The Cult of Trump has leaned into polarization and made things a whole lot worse -- we used to have our politicians at least pretend to be respectful of everyone, and separate political from personal. Perhaps that was an illusion -- discrimination will always be personal, for example. But does shunning the right in all comedy forums work, I wonder?

I grew up in the '80s, in Ireland, with Spitting Image and Steve Bell's IF comics as my primary forms of political satire. Margaret Thatcher was routinely depicted as a tyrannical Hitler figure, and Ronald Reagan an idiot playing cowboys and Indians with nukes. To the extent that liberals appeared, Thatcher's main opponent Neil Kinnock was portrayed as ineffectual and grotesque (he was), while I don't recall Mondale or Ted Kennedy or Tip O'Neill ever appearing. Did that hurt Thatcher? She got three terms before self-destructing, and is to this day the reason I support presidential term limits. There was no pro-Thatcher comedy, as far as I can tell. And even SNL nailed Reagan harder than most, with that Phil Hartman sketch of him pretending to be a genial fool while becoming ruthless the moment nobody was looking.

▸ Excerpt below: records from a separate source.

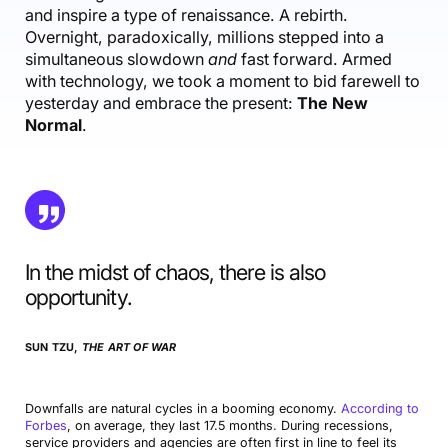
and inspire a type of renaissance. A rebirth.
Overnight, paradoxically, millions stepped into a
simultaneous slowdown
and
fast forward. Armed
with technology, we took a moment to bid farewell to
yesterday and embrace the present:
The New
Normal
.
In the midst of chaos, there is also
opportunity.
SUN TZU,
THE ART OF WAR
Downfalls are natural cycles in a booming economy.
According to
Forbes
, on average, they last 17.5 months. During recessions,
service providers and agencies are often first in line to feel its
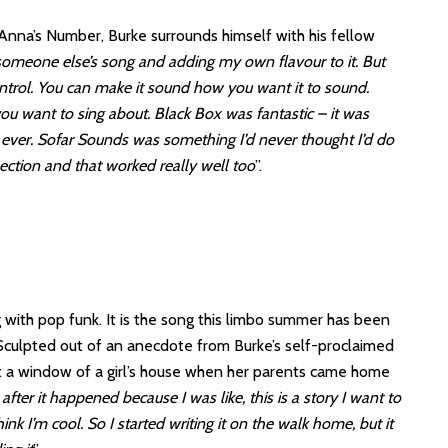
Anna’s Number, Burke surrounds himself with his fellow
 someone else’s song and adding my own flavour to it. But
ontrol. You can make it sound how you want it to sound.
ou want to sing about. Black Box was fantastic – it was
e ever. Sofar Sounds was something I’d never thought I’d do
section and that worked really well too
”.
g with pop funk. It is the song this limbo summer has been
de. Sculpted out of an anecdote from Burke’s self-proclaimed
out a window of a girl’s house when her parents came home
n after it happened because I was like, this is a story I want to
nk I’m cool. So I started writing it on the walk home, but it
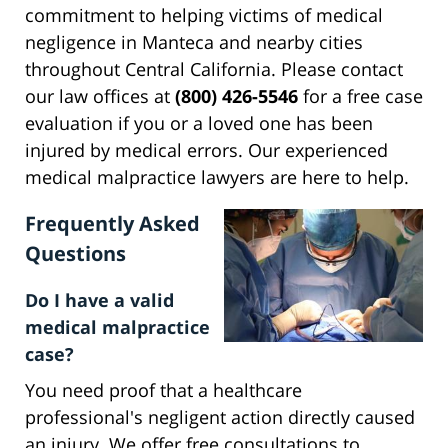
commitment to helping victims of medical
negligence in Manteca and nearby cities
throughout Central California. Please contact
our law offices at
(800) 426-5546
for a free case
evaluation if you or a loved one has been
injured by medical errors. Our experienced
medical malpractice lawyers are here to help.
Frequently Asked
Questions
Do I have a valid
medical malpractice
case?
You need proof that a healthcare
professional's negligent action directly caused
an injury. We offer free consultations to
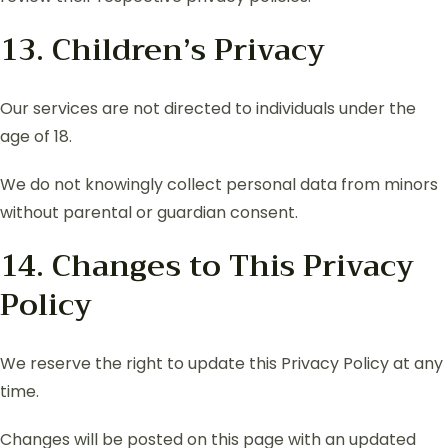
13. Children’s Privacy
Our services are not directed to individuals under the
age of 18.
We do not knowingly collect personal data from minors
without parental or guardian consent.
14. Changes to This Privacy
Policy
We reserve the right to update this Privacy Policy at any
time.
Changes will be posted on this page with an updated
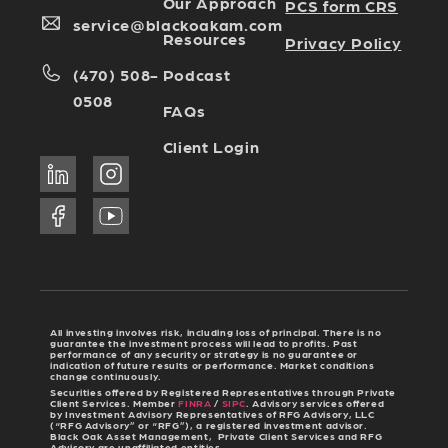
Our Approach
PCS form CRS
service@blackoakam.com
Resources
Privacy Policy
Podcast
(470) 508-
0508
FAQs
Client Login
All investing involves risk, including loss of principal. There is no
guarantee the investment process will lead to profits. Past
performance of any security or strategy is no guarantee or
indication of future results or performance. Market conditions
change continuously.
Securities offered by Registered Representatives through Private
Client Services. Member
FINRA
/
SIPC
. Advisory services offered
by Investment Advisory Representatives of RFG Advisory, LLC
(“RFG Advisory” or “RFG”), a registered investment advisor.
Black Oak Asset Management, Private Client Services and RFG
Advisory are unaffiliated entities.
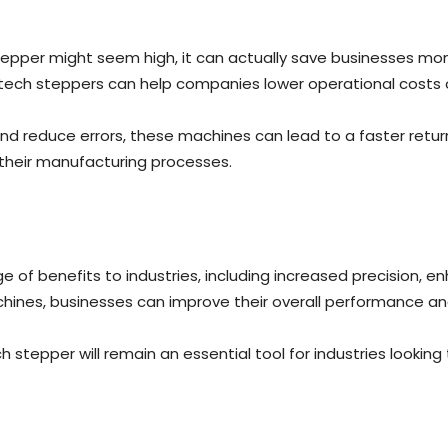
stepper might seem high, it can actually save businesses money
atech steppers can help companies lower operational costs 
and reduce errors, these machines can lead to a faster retu
e their manufacturing processes.
ge of benefits to industries, including increased precision, e
chines, businesses can improve their overall performance a
stepper will remain an essential tool for industries looking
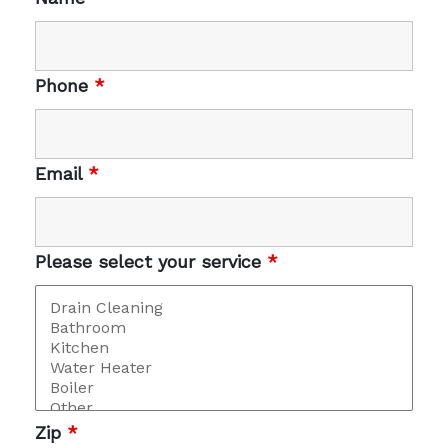
Phone
*
Email
*
Please select your service
*
Zip
*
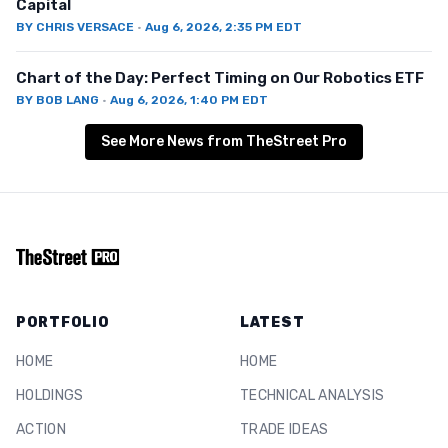
Capital
BY
CHRIS VERSACE
·
Aug 6, 2026, 2:35 PM EDT
Chart of the Day: Perfect Timing on Our Robotics ETF
BY
BOB LANG
·
Aug 6, 2026, 1:40 PM EDT
See More News from TheStreet Pro
PORTFOLIO
LATEST
HOME
HOME
HOLDINGS
TECHNICAL ANALYSIS
ACTION
TRADE IDEAS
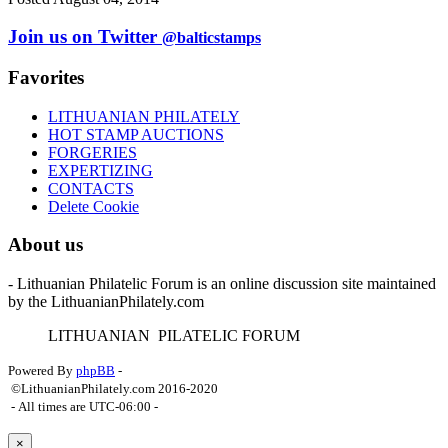
Join us on Twitter
@balticstamps
Favorites
LITHUANIAN PHILATELY
HOT STAMP AUCTIONS
FORGERIES
EXPERTIZING
CONTACTS
Delete Cookie
About us
- Lithuanian Philatelic Forum is an online discussion site maintained
by the LithuanianPhilately.com
L
ITHUANIAN
P
ILATELIC
F
ORUM
Powered By
phpBB
-
©LithuanianPhilately.com 2016-2020
- All times are
UTC-06:00
-
×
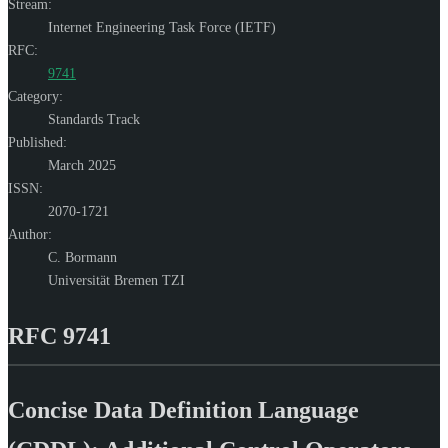
Stream:
Internet Engineering Task Force (IETF)
RFC:
9741
Category:
Standards Track
Published:
March 2025
ISSN:
2070-1721
Author:
C. Bormann
Universität Bremen TZI
RFC 9741
Concise Data Definition Language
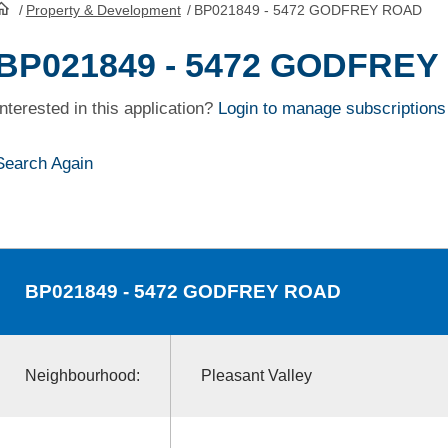
/
Property & Development
/
BP021849 - 5472 GODFREY ROAD
HomePage
BP021849 - 5472 GODFRE
Interested in this application?
Login to manage subscriptions
Search Again
BP021849
- 5472 GODFREY ROAD
Neighbourhood:
Pleasant Valley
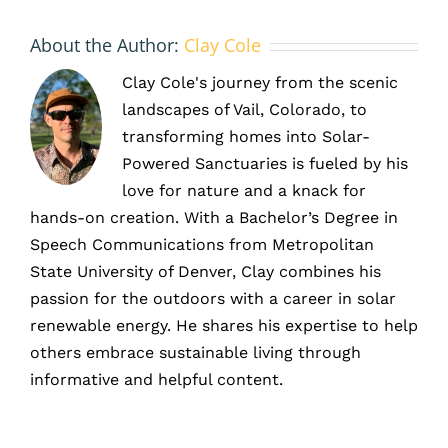
About the Author:
Clay Cole
Clay Cole's journey from the scenic
landscapes of Vail, Colorado, to
transforming homes into Solar-
Powered Sanctuaries is fueled by his
love for nature and a knack for
hands-on creation. With a Bachelor’s Degree in
Speech Communications from Metropolitan
State University of Denver, Clay combines his
passion for the outdoors with a career in solar
renewable energy. He shares his expertise to help
others embrace sustainable living through
informative and helpful content.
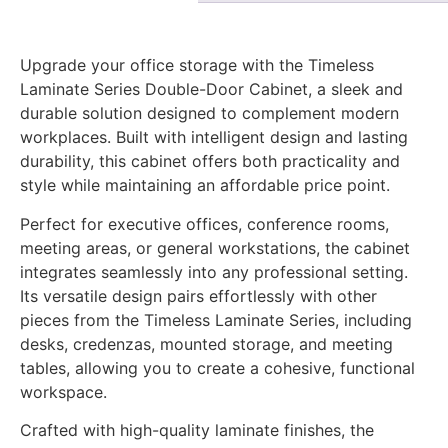
Upgrade your office storage with the Timeless
Laminate Series Double-Door Cabinet, a sleek and
durable solution designed to complement modern
workplaces. Built with intelligent design and lasting
durability, this cabinet offers both practicality and
style while maintaining an affordable price point.
Perfect for executive offices, conference rooms,
meeting areas, or general workstations, the cabinet
integrates seamlessly into any professional setting.
Its versatile design pairs effortlessly with other
pieces from the Timeless Laminate Series, including
desks, credenzas, mounted storage, and meeting
tables, allowing you to create a cohesive, functional
workspace.
Crafted with high-quality laminate finishes, the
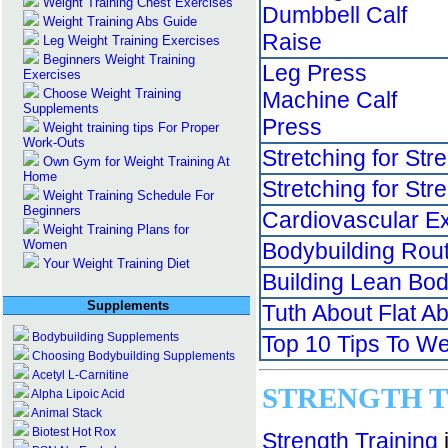
Weight Training Chest Exercises
Dumbbell Calf
Weight Training Abs Guide
Raise
Leg Weight Training Exercises
Beginners Weight Training
Leg Press
Exercises
Choose Weight Training
Machine Calf
Supplements
Press
Weight training tips For Proper
Work-Outs
Stretching for Str
Own Gym for Weight Training At
Home
Stretching for Str
Weight Training Schedule For
Beginners
Cardiovascular E
Weight Training Plans for
Women
Bodybuilding Rou
Your Weight Training Diet
Building Lean Bo
Supplements
Tuth About Flat A
Bodybuilding Supplements
Top 10 Tips To We
Choosing Bodybuilding Supplements
Acetyl L-Carnitine
S
TRENGTH T
Alpha Lipoic Acid
Animal Stack
Biotest Hot Rox
Strength Training
i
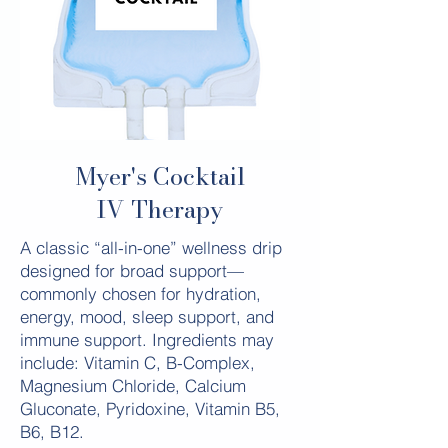
Myer's Cocktail
IV Therapy
A classic “all-in-one” wellness drip
designed for broad support—
commonly chosen for hydration,
energy, mood, sleep support, and
immune support. Ingredients may
include: Vitamin C, B-Complex,
Magnesium Chloride, Calcium
Gluconate, Pyridoxine, Vitamin B5,
B6, B12.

Spitting Image or the Comic Strip might have thought they weren't doing their job well enough if, say, Norman Tebbit had asked to be a guest for a skit. But would having to face an audience of regular humans, and displaying a personality been terrible for them?

I don't know that comedy has much power to change things on a grand scale, at least not in any mainstream network format. Plenty of people made fun of Hitler while they could. But then you do have examples of brilliant, cutting satire like Jonathan Swift's A Modest Proposal, or Upton Sinclair's The Jungle, which did have noticeable effects.

All comedy, however, is not obligated to be that. Comedy isn't politics. Political humor will always be with us, but it's not mandatory to advocate for your side. At best, it should shine a light on foibles wherever it finds them. 

Then comes another issue: what if we vote for the people with the foibles because we see our humanity in them? George W. Bush's voters thought that way. And comedy lazily punched down in that instance, mocking Bush's fratboy background and mangled syntax, rather than the fact that he was a spoiled heir who crashed all the businesses he was handed by privilege.

If I were writing this article for money, I'd be obliged to come up with a pithy conclusion here.